--- Data for review Enclosed Below ---

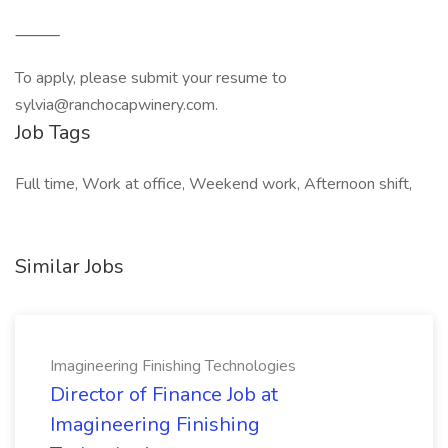
⸻
To apply, please submit your resume to
sylvia@ranchocapwinery.com.
Job Tags
Full time, Work at office, Weekend work, Afternoon shift,
Similar Jobs
Imagineering Finishing Technologies
Director of Finance Job at
Imagineering Finishing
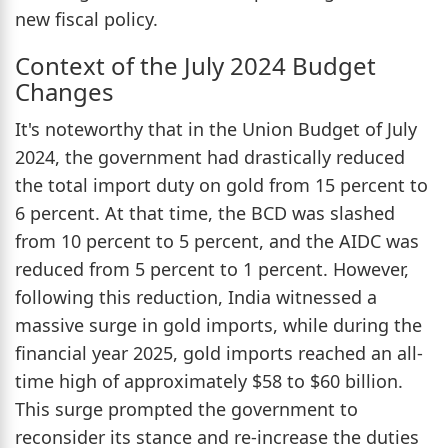
new fiscal policy.
Context of the July 2024 Budget
Changes
It's noteworthy that in the Union Budget of July
2024, the government had drastically reduced
the total import duty on gold from 15 percent to
6 percent. At that time, the BCD was slashed
from 10 percent to 5 percent, and the AIDC was
reduced from 5 percent to 1 percent. However,
following this reduction, India witnessed a
massive surge in gold imports, while during the
financial year 2025, gold imports reached an all-
time high of approximately $58 to $60 billion.
This surge prompted the government to
reconsider its stance and re-increase the duties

--- End of Enclosed Data for review ---

Work to complete: Rewrite all of the lines above, changing every "percent" to "per cent" and keeping everything else the same. Leave the pictures out of your answer.

The answer:
⸻
To apply, please submit your resume to
sylvia@ranchocapwinery.com.
Job Tags
Full time, Work at office, Weekend work, Afternoon shift,
Similar Jobs
Imagineering Finishing Technologies
Director of Finance Job at
Imagineering Finishing
new fiscal policy.
Context of the July 2024 Budget
Changes
It's noteworthy that in the Union Budget of July
2024, the government had drastically reduced
the total import duty on gold from 15 per cent to
6 per cent. At that time, the BCD was slashed
from 10 per cent to 5 per cent, and the AIDC was
reduced from 5 per cent to 1 per cent. However,
following this reduction, India witnessed a
massive surge in gold imports, while during the
financial year 2025, gold imports reached an all-
time high of approximately $58 to $60 billion.
This surge prompted the government to
reconsider its stance and re-increase the duties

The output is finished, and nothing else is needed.